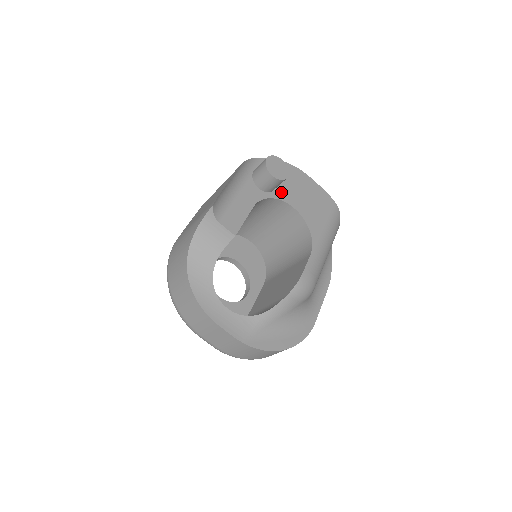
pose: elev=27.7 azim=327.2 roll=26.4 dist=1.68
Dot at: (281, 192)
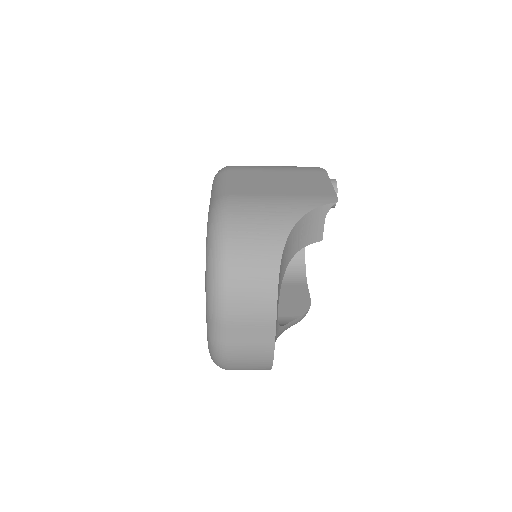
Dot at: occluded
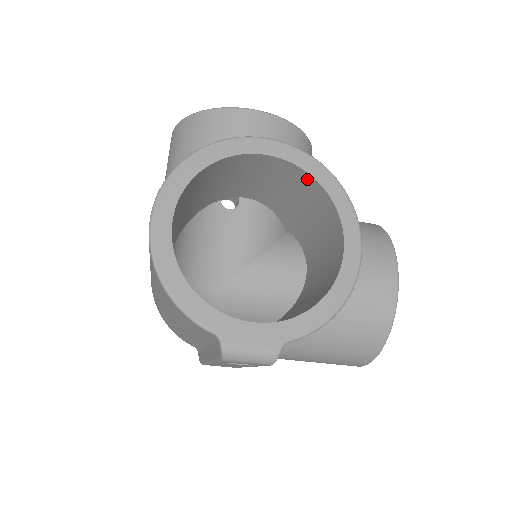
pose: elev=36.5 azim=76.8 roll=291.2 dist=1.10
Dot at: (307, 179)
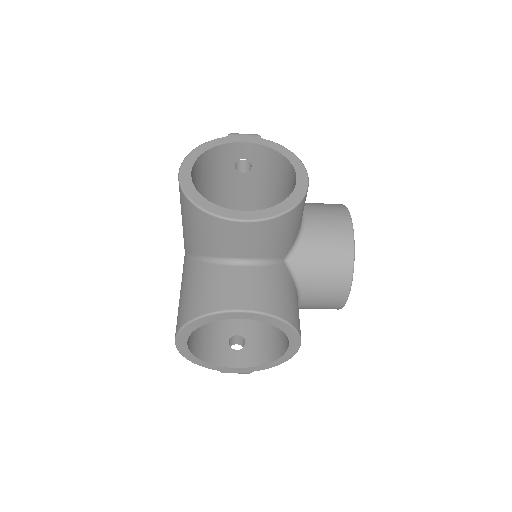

=======

Display each line of the data above that contains the string "dist". Case matters, so only matches with the same capitalization count.

* Answer below:
pose: elev=27.7 azim=327.2 roll=26.4 dist=1.68
pose: elev=36.5 azim=76.8 roll=291.2 dist=1.10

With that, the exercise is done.